The problem is that the entire infrastructure is built around the resume. ATS systems expect a document. Recruiters are trained to read documents. Job boards are designed around uploading documents. Switching to skills-based evaluation means rebuilding the pipeline, not just announcing a policy. And rebuilding is expensive, disruptive, and risky. It's also a measurement problem: no one has figured out how to evaluate skills at resume-screening scale. Work samples don't work for 600 applicants. Custom assessments require job-specific design. So everyone keeps feeding resumes into the same machine and hoping the output improves.
The signal-to-noise ratio is already collapsing. A resume can tell you that someone listed a skill. It cannot tell you whether they actually understand it. It cannot tell you whether the project they described was something they led or something they watched. A parser sees a keyword. A conversation reveals whether there's depth behind it. The resume was never a great signal. It was just the only scalable one. And now that both sides have automated it, it's not even that.
the question
We are in a system where AI writes a document, AI screens that document, AI tries to detect whether the first AI wrote it, and a human shows up somewhere at the end to interview the five people who made it through. Both sides know the process is broken. Both sides keep participating because no one wants to be the first to abandon a system that everyone else still uses.
That's the core of it. This is a coordination problem, not a technology problem. The resume persists not because it works, but because replacing it requires everyone to move at once, and no one will. It's simple, it's universal, and until recently, it scaled. The thing that made it scale, automation, is the same thing that's now destroying its signal. But the infrastructure is entrenched, the alternatives are unproven at scale, and the cost of switching is high enough that most organizations will keep running the broken version until it becomes more expensive than the alternative.
If you're a candidate, stop feeling guilty about using AI on your resume.
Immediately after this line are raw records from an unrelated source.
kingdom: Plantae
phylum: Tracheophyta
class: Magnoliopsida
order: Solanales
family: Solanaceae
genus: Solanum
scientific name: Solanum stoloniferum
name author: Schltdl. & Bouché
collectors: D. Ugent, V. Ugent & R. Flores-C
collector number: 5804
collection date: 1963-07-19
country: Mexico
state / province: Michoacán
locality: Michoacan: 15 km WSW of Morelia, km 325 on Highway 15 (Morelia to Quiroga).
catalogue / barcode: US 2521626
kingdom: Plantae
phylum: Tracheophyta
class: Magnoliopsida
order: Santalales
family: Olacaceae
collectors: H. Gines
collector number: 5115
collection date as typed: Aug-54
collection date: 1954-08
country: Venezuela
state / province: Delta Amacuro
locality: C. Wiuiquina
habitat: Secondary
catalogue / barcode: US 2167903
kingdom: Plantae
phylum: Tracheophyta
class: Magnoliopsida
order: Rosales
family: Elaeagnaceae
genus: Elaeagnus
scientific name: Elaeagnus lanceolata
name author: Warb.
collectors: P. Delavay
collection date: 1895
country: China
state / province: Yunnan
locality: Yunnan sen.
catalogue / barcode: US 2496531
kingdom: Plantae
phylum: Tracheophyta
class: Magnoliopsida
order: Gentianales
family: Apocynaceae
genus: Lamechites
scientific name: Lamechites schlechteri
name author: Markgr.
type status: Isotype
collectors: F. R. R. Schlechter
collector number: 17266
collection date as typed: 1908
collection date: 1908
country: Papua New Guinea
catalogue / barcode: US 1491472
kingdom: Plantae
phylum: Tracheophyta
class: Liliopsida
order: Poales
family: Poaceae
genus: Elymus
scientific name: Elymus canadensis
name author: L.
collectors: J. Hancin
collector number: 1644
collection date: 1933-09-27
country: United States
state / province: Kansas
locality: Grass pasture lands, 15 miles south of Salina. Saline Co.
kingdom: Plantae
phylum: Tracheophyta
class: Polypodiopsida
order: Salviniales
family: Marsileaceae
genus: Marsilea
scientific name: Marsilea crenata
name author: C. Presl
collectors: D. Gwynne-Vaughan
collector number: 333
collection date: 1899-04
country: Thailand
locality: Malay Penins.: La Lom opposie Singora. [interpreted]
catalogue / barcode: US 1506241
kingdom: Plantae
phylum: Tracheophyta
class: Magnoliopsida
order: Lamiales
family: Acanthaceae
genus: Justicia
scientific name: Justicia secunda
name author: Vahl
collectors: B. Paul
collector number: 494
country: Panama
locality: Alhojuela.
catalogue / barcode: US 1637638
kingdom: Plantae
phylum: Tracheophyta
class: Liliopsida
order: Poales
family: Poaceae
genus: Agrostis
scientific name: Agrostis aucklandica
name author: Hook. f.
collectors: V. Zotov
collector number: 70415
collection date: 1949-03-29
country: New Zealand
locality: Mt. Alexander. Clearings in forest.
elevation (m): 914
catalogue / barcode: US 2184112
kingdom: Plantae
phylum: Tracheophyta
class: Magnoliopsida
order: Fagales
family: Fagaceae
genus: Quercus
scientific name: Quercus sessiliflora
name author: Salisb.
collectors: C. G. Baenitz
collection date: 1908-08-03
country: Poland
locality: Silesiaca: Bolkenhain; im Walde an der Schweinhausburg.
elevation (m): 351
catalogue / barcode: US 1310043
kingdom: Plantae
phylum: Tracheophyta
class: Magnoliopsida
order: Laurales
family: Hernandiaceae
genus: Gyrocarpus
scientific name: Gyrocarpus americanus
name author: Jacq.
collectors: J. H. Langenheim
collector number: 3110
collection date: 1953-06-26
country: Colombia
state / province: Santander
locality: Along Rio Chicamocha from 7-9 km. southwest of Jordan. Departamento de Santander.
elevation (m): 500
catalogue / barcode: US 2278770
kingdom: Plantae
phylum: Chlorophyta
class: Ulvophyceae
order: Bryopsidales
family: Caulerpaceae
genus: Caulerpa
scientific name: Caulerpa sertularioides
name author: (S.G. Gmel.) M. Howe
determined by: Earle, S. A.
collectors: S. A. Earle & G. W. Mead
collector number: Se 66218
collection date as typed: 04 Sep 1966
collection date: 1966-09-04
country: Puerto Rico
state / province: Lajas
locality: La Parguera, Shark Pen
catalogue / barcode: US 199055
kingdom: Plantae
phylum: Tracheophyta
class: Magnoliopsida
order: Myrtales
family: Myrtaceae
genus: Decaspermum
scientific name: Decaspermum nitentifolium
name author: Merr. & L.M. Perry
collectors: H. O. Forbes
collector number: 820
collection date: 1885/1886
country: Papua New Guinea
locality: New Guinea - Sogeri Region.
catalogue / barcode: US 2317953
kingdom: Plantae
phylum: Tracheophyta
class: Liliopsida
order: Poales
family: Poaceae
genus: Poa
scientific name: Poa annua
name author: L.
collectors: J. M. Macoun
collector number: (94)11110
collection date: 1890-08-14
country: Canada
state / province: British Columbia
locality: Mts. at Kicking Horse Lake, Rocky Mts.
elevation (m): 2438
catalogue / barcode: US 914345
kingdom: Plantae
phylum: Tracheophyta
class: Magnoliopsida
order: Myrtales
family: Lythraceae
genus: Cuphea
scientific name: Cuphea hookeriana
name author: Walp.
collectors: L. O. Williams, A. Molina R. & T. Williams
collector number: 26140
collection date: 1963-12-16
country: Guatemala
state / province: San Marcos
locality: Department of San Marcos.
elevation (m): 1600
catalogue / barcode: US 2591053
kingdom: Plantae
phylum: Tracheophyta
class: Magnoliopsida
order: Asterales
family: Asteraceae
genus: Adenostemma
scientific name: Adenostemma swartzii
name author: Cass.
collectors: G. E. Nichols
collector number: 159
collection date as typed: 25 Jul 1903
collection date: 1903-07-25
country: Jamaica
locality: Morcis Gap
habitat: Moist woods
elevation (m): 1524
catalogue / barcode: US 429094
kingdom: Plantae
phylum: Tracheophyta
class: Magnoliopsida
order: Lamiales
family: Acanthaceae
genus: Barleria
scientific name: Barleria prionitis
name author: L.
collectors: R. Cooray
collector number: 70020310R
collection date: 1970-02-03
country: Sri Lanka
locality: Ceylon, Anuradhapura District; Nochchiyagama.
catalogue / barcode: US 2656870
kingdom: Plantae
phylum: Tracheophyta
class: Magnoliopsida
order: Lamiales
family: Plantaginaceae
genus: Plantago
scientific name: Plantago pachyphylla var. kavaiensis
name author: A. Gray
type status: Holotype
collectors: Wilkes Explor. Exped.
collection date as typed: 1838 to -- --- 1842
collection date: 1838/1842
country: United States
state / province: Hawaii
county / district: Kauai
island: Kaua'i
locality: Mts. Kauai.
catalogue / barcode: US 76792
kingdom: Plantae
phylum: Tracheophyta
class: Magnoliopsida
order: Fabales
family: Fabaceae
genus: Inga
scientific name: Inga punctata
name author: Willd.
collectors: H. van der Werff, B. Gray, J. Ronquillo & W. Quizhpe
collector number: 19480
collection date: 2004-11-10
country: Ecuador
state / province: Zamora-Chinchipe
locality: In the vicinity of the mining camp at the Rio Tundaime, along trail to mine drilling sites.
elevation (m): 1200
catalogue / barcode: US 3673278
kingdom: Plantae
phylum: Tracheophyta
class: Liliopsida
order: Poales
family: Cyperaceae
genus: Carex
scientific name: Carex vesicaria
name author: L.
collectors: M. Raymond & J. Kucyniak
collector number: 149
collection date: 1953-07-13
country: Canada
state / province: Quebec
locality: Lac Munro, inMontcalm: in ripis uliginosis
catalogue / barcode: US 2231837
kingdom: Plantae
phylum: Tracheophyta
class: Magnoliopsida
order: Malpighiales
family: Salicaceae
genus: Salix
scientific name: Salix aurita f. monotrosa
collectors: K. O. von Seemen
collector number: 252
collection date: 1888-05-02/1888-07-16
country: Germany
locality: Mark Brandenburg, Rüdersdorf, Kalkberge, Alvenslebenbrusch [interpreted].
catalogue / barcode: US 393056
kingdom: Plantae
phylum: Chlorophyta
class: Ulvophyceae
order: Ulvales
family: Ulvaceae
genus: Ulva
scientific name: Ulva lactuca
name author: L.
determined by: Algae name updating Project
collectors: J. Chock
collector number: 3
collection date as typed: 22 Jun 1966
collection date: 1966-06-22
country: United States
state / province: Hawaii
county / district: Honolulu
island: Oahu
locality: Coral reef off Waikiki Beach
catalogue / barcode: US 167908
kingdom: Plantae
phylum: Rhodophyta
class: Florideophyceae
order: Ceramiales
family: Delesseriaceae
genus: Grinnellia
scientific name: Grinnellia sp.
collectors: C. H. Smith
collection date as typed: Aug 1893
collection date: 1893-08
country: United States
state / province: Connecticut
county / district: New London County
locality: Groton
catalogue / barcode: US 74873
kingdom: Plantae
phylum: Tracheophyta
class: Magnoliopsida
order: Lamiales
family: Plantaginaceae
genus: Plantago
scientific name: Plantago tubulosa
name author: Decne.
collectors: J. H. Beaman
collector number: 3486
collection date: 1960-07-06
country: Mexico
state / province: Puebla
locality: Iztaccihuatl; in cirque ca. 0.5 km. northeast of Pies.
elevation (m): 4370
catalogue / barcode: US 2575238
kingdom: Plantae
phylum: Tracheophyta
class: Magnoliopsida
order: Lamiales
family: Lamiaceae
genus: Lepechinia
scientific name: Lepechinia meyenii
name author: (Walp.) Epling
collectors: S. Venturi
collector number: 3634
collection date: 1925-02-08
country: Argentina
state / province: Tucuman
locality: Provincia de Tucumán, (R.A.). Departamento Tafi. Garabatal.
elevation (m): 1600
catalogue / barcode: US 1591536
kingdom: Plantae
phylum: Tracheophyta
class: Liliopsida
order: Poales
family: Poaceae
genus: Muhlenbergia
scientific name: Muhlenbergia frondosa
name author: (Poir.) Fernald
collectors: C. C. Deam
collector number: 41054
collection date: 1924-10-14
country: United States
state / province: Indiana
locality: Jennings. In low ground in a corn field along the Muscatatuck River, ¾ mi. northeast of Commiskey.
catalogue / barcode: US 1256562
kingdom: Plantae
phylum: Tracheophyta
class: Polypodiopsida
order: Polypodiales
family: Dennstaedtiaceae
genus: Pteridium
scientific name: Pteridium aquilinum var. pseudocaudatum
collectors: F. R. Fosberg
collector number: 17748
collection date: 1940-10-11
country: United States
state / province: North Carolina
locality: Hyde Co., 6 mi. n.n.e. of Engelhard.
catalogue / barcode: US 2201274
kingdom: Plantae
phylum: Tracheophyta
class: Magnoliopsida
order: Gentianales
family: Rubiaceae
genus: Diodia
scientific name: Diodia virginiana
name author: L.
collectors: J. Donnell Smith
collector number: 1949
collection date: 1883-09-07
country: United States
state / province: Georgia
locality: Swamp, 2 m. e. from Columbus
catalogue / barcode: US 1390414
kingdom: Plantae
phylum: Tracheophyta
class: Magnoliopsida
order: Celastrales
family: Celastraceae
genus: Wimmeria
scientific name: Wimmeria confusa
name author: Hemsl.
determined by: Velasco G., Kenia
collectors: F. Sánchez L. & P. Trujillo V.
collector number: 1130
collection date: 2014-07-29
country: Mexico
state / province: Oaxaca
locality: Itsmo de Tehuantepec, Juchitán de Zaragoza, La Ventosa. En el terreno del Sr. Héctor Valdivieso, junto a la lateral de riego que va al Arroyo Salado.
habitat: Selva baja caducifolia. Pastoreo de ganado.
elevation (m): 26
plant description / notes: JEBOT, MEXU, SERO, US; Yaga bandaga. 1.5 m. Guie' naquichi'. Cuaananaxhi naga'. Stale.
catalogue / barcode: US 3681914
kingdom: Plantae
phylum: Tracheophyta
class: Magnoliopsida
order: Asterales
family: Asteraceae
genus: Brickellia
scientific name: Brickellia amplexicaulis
You're not cheating. You're responding rationally to a system that stopped being human a long time ago. And if you're hiring, stop pretending the resume tells you what you need to know. It tells you what a model can generate in thirty seconds.
I opened this essay with a question: if the document that's supposed to represent you is now largely produced by a machine, what is it actually representing? After looking at the data, I think the answer is: not what either side thinks. The resume no longer reliably represents the candidate's abilities, their depth, or their fit. It represents their ability to optimize for a machine. The resume has become a simulation of a hiring process, a familiar shape that both sides keep filling out because no one has agreed on what comes next. The system will hold until the cost of maintaining it exceeds the cost of replacing it. Based on what recruiters are already reporting, that math is getting close.